Гьюки некоторое время молчал, просто рассматривая ее в отблесках пламени свечей. Наконец он заговорил:
– Ответь мне, domina, почему ты расхаживаешь на людях, остриженная, словно деревенская дурочка, в мужской одежде и с мечом за поясом? Почему чародеи набрасываются на нас, желая освободить тебя? Ты ведь христианка. Почему же тогда служители наших богов пытаются тебе помочь?

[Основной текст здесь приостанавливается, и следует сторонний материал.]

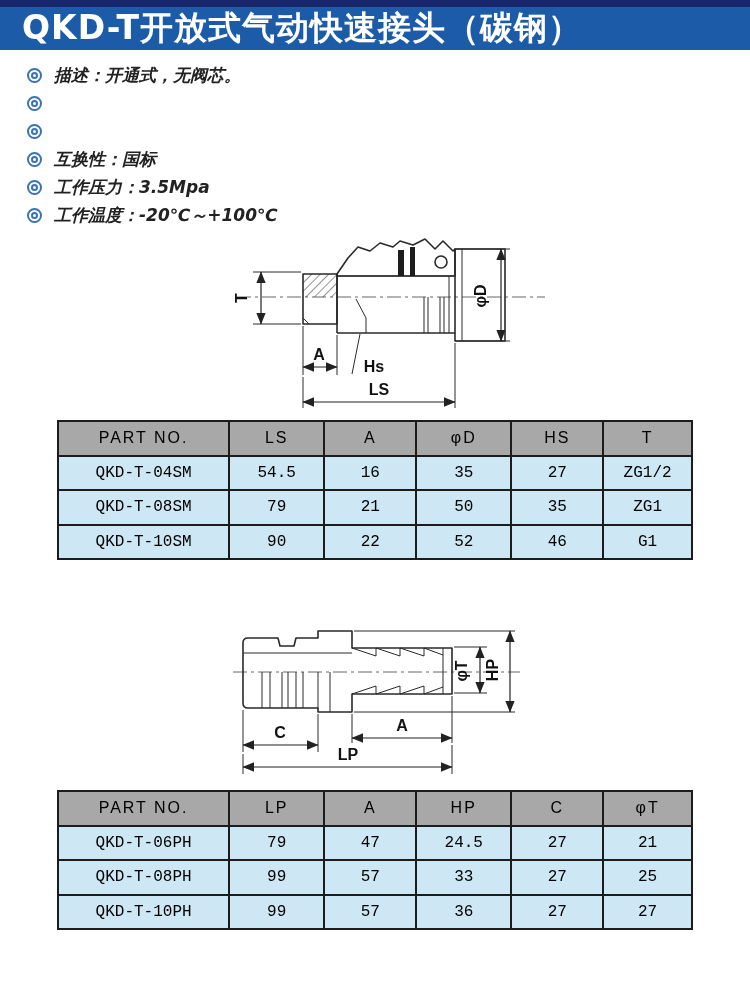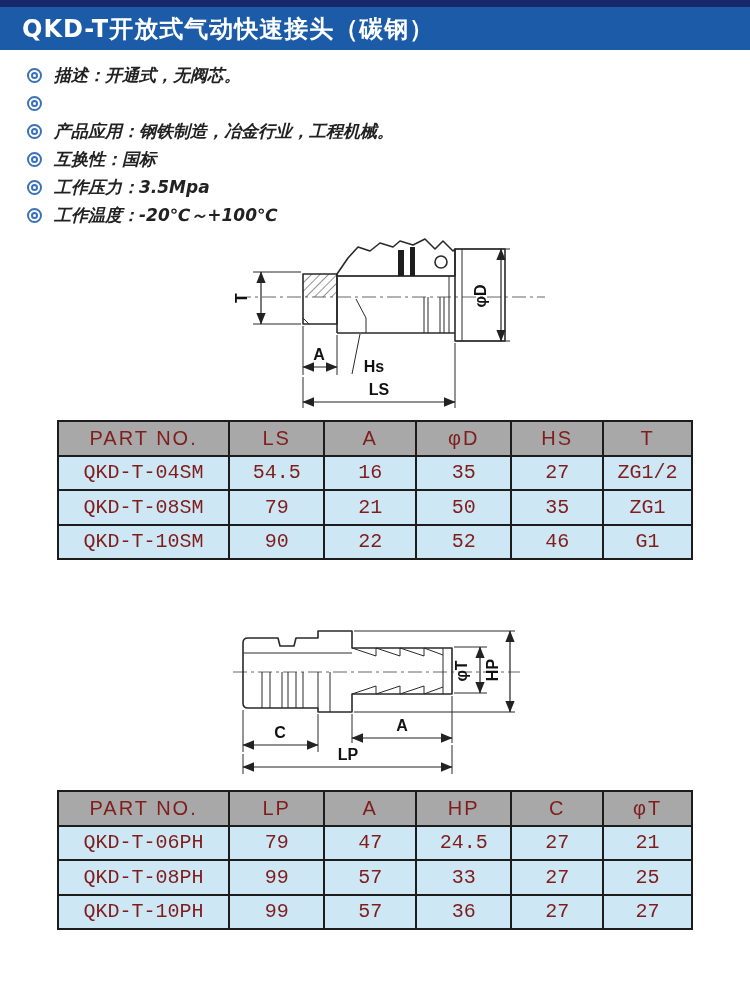--- a/index.html
+++ b/index.html
@@ -7,21 +7,21 @@
     width:750px;height:995px;position:relative;background:#ffffff;
     font-family:"Liberation Sans","DejaVu Sans",sans-serif;color:#1b1b1b;
     overflow:hidden;
   }
   .top-strip{position:absolute;left:0;top:0;width:750px;height:7px;background:#18266b;}
   .title-bar{
     position:absolute;left:0;top:7px;width:750px;height:43px;background:#1b5ba7;
     display:flex;align-items:center;box-sizing:border-box;padding-left:22px;
   }
   .title-bar .title{
-    color:#ffffff;font-size:24px;font-weight:bold;letter-spacing:1px;
+    color:#ffffff;font-size:33px;font-weight:bold;letter-spacing:1px;
     font-family:"DejaVu Sans","Liberation Sans",sans-serif;
   }
   .features{position:absolute;left:27px;top:61px;width:700px;}
   .feature-row{display:flex;align-items:center;height:28px;font-style:italic;}
   .bullseye{
     width:11px;height:11px;border:2px solid #3a72b8;border-radius:50%;
     display:flex;align-items:center;justify-content:center;margin-right:12px;flex:0 0 auto;
   }
   .bullseye::after{
     content:"";width:3px;height:3px;border:2px solid #3a72b8;border-radius:50%;display:block;
@@ -38,21 +38,21 @@
   svg .dark{fill:#1d1d1d;stroke:none;}
   svg text.dimlab{
     font-family:"Liberation Sans",sans-serif;font-weight:bold;font-size:16px;fill:#111;
   }
   table.spec{
     position:absolute;left:57px;width:636px;border-collapse:collapse;
     table-layout:fixed;
   }
   table.spec td,table.spec th{
     border:2px solid #1c1c1c;height:32.5px;text-align:center;vertical-align:middle;
-    font-size:20px;font-weight:normal;color:#7f1d1d;padding:0;
+    font-size:16px;font-weight:normal;color:#000000;padding:0;
     font-family:"Liberation Sans",sans-serif;
   }
   table.spec th{background:#a8a8a8;letter-spacing:2px;}
   table.spec td{background:#cde7f4;font-family:Liberation Mono, monospace;}
   #table1{top:420px;}
   #table2{top:790px;}
 </style>
 </head>
 <body>
 
@@ -65,21 +65,20 @@
 <div class="features">
   <div class="feature-row">
     <span class="bullseye"></span>
     <span class="feature-text">描述：开通式，无阀芯。</span>
   </div>
   <div class="feature-row">
     <span class="bullseye"></span>
   </div>
   <div class="feature-row">
     <span class="bullseye"></span>
-    <span class="feature-text">产品应用：钢铁制造，冶金行业，工程机械。</span>
   </div>
   <div class="feature-row">
     <span class="bullseye"></span>
     <span class="feature-text">互换性：国标</span>
   </div>
   <div class="feature-row">
     <span class="bullseye"></span>
     <span class="feature-text">工作压力：3.5Mpa</span>
   </div>
   <div class="feature-row">

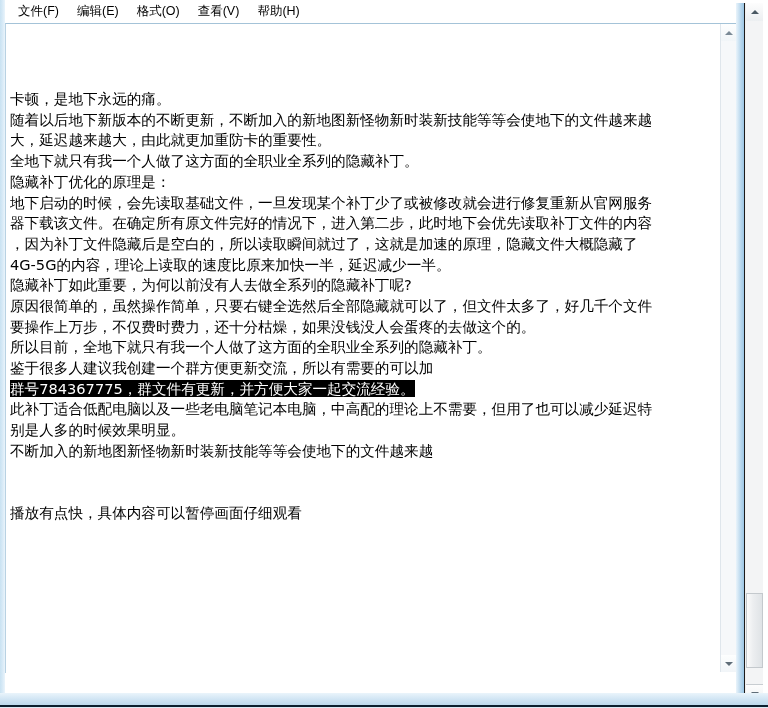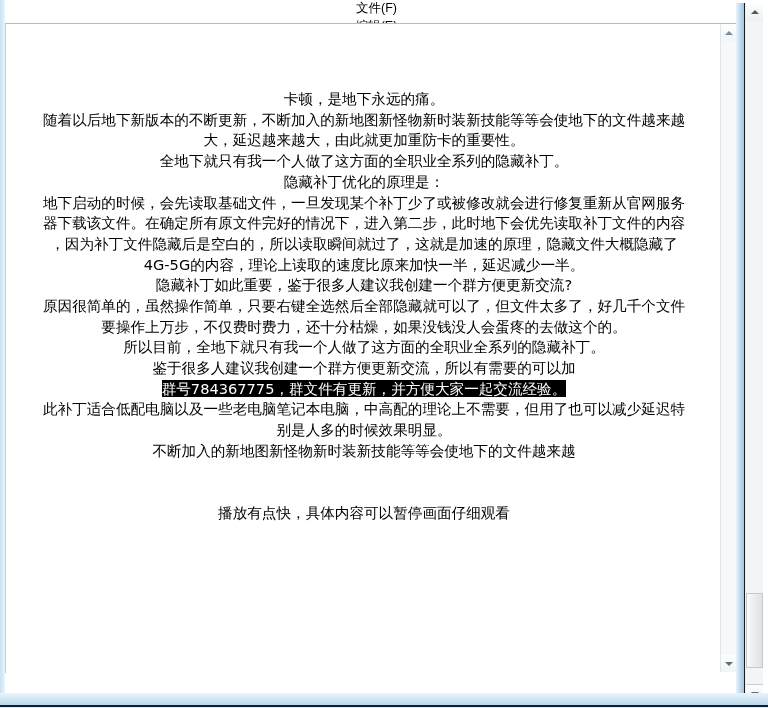--- a/index.html
+++ b/index.html
@@ -54,41 +54,39 @@
   
   .menubar {
     position: absolute;
     left: 5px; top: 0px;
     width: 739px; height: 23px;
     background: #ffffff;
     display: flex;
     align-items: center;
     padding-left: 4px;
     box-sizing: border-box;
-    flex-direction: column;
   }
   .menu-item {
     font-size: 12.5px;
     color: #000000;
     padding: 2px 9px 3px 9px;
     white-space: nowrap;
     line-height: 1;
     cursor: default;
   }
 
   
   .np-client {
     position: absolute;
     left: 5px; top: 23px;
     width: 731px; height: 650px;
     background: #ffffff;
     border-top: 1px solid #a4c3d8;
     border-left: 1px solid #b9d2e3;
     box-sizing: border-box;
-    text-align: center;
   }
 
   .np-text {
     position: absolute;
     left: 0; top: 0;
     width: 714px; height: 648px;
     padding: 3px 2px 0 4px;
     box-sizing: border-box;
     overflow: hidden;
     background: #ffffff;
@@ -211,21 +209,21 @@
         <div class="line blank">&nbsp;</div>
         <div class="line">卡顿，是地下永远的痛。</div>
         <div class="line">随着以后地下新版本的不断更新，不断加入的新地图新怪物新时装新技能等等会使地下的文件越来越</div>
         <div class="line">大，延迟越来越大，由此就更加重防卡的重要性。</div>
         <div class="line">全地下就只有我一个人做了这方面的全职业全系列的隐藏补丁。</div>
         <div class="line">隐藏补丁优化的原理是：</div>
         <div class="line">地下启动的时候，会先读取基础文件，一旦发现某个补丁少了或被修改就会进行修复重新从官网服务</div>
         <div class="line">器下载该文件。在确定所有原文件完好的情况下，进入第二步，此时地下会优先读取补丁文件的内容</div>
         <div class="line">，因为补丁文件隐藏后是空白的，所以读取瞬间就过了，这就是加速的原理，隐藏文件大概隐藏了</div>
         <div class="line">4G-5G的内容，理论上读取的速度比原来加快一半，延迟减少一半。</div>
-        <div class="line">隐藏补丁如此重要，鉴于很多人建议我创建一个群方便更新交流?</div>
+        <div class="line">隐藏补丁如此重要，为何以前没有人去做全系列的隐藏补丁呢?</div>
         <div class="line">原因很简单的，虽然操作简单，只要右键全选然后全部隐藏就可以了，但文件太多了，好几千个文件</div>
         <div class="line">要操作上万步，不仅费时费力，还十分枯燥，如果没钱没人会蛋疼的去做这个的。</div>
         <div class="line">所以目前，全地下就只有我一个人做了这方面的全职业全系列的隐藏补丁。</div>
         <div class="line">鉴于很多人建议我创建一个群方便更新交流，所以有需要的可以加</div>
         <div class="line"><span class="sel">群号784367775，群文件有更新，并方便大家一起交流经验。</span></div>
         <div class="line">此补丁适合低配电脑以及一些老电脑笔记本电脑，中高配的理论上不需要，但用了也可以减少延迟特</div>
         <div class="line">别是人多的时候效果明显。</div>
         <div class="line">不断加入的新地图新怪物新时装新技能等等会使地下的文件越来越</div>
         <div class="line blank">&nbsp;</div>
         <div class="line blank">&nbsp;</div>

– То был слуга Олега, – сказала Элис, – он приходил, чтобы отвезти меня к князю. Нам пришлось бежать через всю страну. Мои защитники погибли. Потому-то я и вынуждена переодеваться мужчиной. Одинокая женщина была бы вовсе беспомощна. А в одежде воина у меня есть шанс на спасение.
– Так ты воин? – уточнил Гьюки. – Я слышал о девах-воительницах, только никогда не видел их воочию.
– Я убила короля, которому принадлежал этот меч, – сказала Элис. – Зигфрид, король данов, пал от моей руки.
– Он был могучий воин, – сказал конунг, глядя на нее с нескрываемой тревогой. – Я мог бы назвать тебя лгуньей. Ни одна женщина не смогла бы убить такого сильного бойца. Это попросту невозможно. Но, с другой стороны, на берегу ты убила Бродира. Все это странно, очень странно.
Он немного постоял молча.
Затем протянул руку к изображению распятого Христа и заговорил, обращаясь к нему:
– О́дин, – сказал он, – бог повешенных, бог королей, бог безумства и магии, пошли мне озарение. Скажи, что делать дальше. Ты, провисевший на дереве девять дней и ночей, зябший под луной, исколотый светом звезд, пронзенный копьем и удавленный петлей, укажи мне, что делать, и я вступлю в битву при первой же возможности.
Гьюки немного постоял, простирая руку к стене. Когда он развернулся, свеча почти догорела.
– Будь моя воля, я бы взял тебя в постель, а потом вышвырнул в море. Ты приносишь беды, госпожа. Ты привлекаешь волков. Женщина не может убить воина, во всяком случае, такого как Зигфрид. И все же я уверен, что ты говоришь правду. Скажи, какой путь ты проделала одна, в компании этой обезьянки, и при этом сохранила честь, имущество и жизнь?
– Я иду из Парижа.
– В таком случае у тебя наверняка имеются могущественные покровители. Этот чародей уложил пятерых моих воинов.
– Он убил бы больше, если бы не был ранен.
– А если повстречаешься с Вороном, потеряешь гораздо больше народу, – подхватил Леший.
– С кем?
– С Вороном. Он колдун из числа твоих сородичей. Зигфрид часто обращался к нему за помощью.
– Я наслышан о нем, – признался Гьюки. – У него, кажется, есть сестра?